I was talking with a guy the other day and he said something along the lines of -- "Sometimes there are bad things that happen on the Internet."  I replied:  "There are bad things happening on the Internet ALL THE TIME."

Fast forward to today -- I'm working on a project and I need to parse through the Apache access.log file, create a unique list of IP addresses, perform an nslookup on each of the IP addresses, ignore the addresses that do not resolve, and I need to spit out the list of addresses that resolve. 

Not that I'm shocked but while writing this up and using cat to show the first part of the log for this screenshot, I see mostly malicious traffic hitting this server:




/manager/html -- that's Tomcat, not something on this server.
/xmlrpc.php & /blog/xmlrpc.php -- that's WordPress and this is NOT a WordPress site.
/wp-login.php -- also WordPress.

As I was saying previously... ALL THE TIME!

I've stated this a million times, don't judge me on my ability to write elegant code because my code is functional, not elegant.  


#!/bin/bash
awk '{print $1}' /var/log/apache2/access.log | sort -u > ./visitors.ip
input="./visitors.ip"
while IFS= read -r var
do
echo "Resolving $var"
nslookup "$var" >> ./resolved.txt
done < "$input"
grep -v "server can't find" ./resolved.txt | tr -s '\n' '\n' | grep -v "Authoritative answers can be found from:" | sort -u





Using Awk, we're grabbing the first field, the IP address, in the access.log file and we're outputting that data into the file visitors.ip
The we're reading visitors.ip, we're performing a lookup on each IP using nslookup, and we're directing that output to the file resolved.txt
From there, we're going to use grep to ignore lines that contain text not pertinent to what we want and we're going to remove empty lines.
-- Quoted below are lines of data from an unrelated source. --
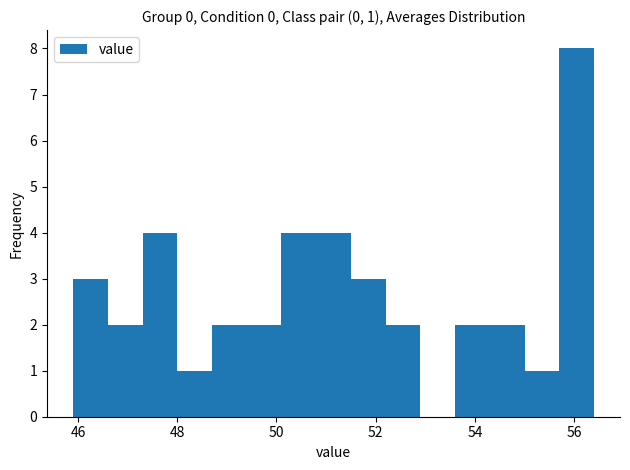

Read against the x-axis, roughly where is the centre of the tallest bar?

56.0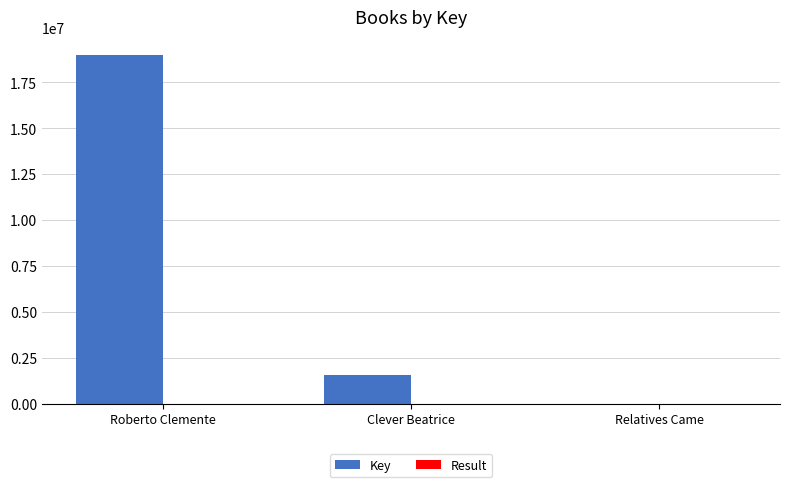

What is the highest value of the Key series?

19011168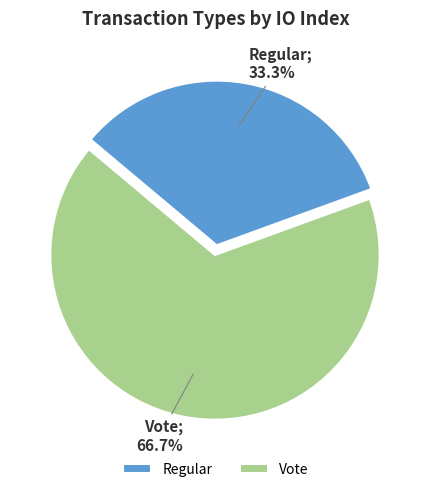

Which slice represents more than half of the pie?

Vote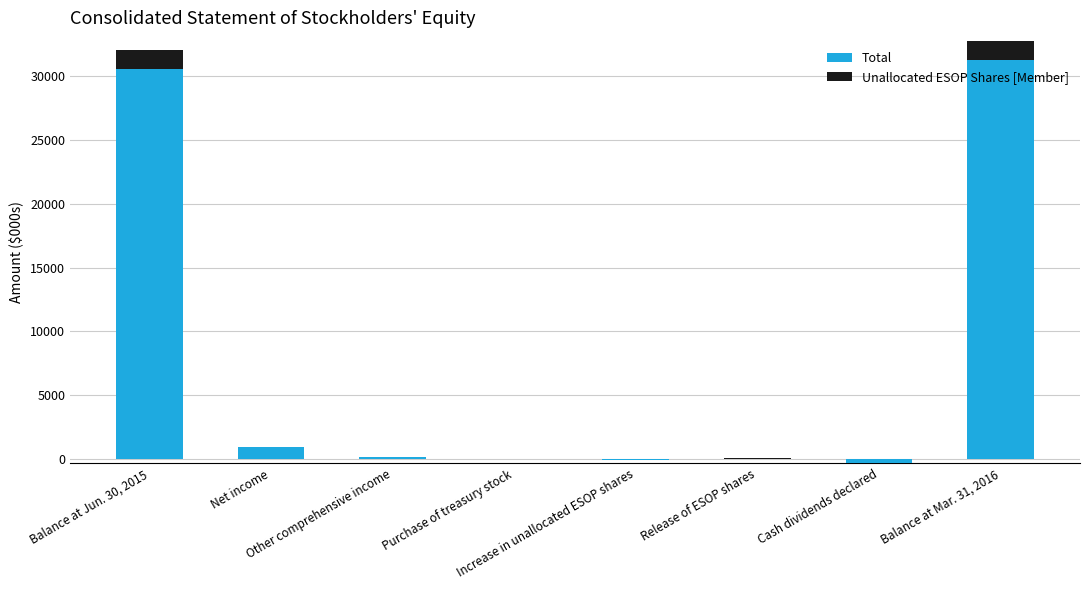

What is the average value of the Total series?

8191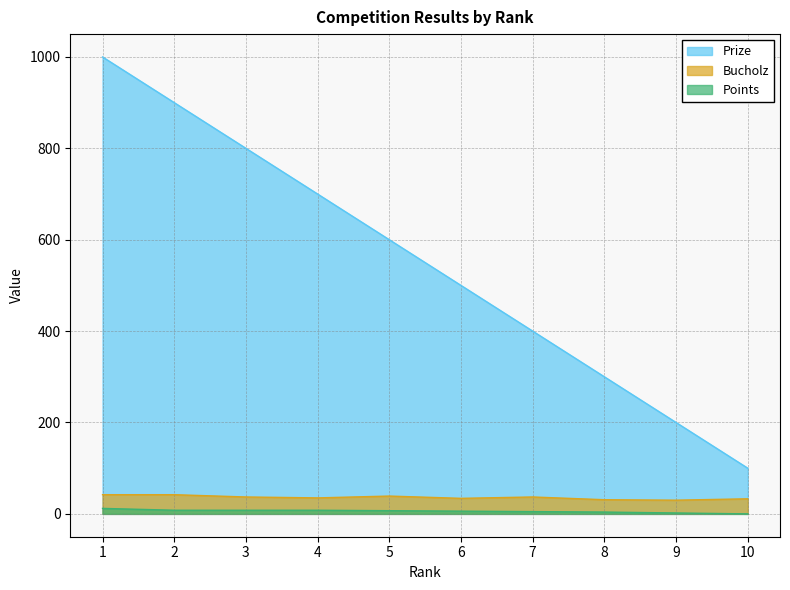

What is the lowest value of the Bucholz series?

30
When we run our script, our output giving us progress on which IP it's resolving:




In the second half the script, we see our grep output to the screen.  We could also redirect this to an output file as well to wrap it up in a nice little package but I chose to output it to the screen because I'm going to massage this a bit more for my specific purpose.





Not that a Web Application Firewall (WAF) is the end all be all but have I mentioned the importance of using a WAF??? 

I'm not a CloudFlare user but they offer a free version for "individuals" and the pay version for their "Pro" account is $20/month.  Factor in the cost of a pay SSL certificate and it's about half the annual for their Pro account -- they include the SSL certificate into their $20/month fee.  Seems like a no-brainer.  Of course we're talking about Let's Encrypt certs which are free anyway and now there are a lot of tangents in front of me so I'm going to end on this -- use a WAF.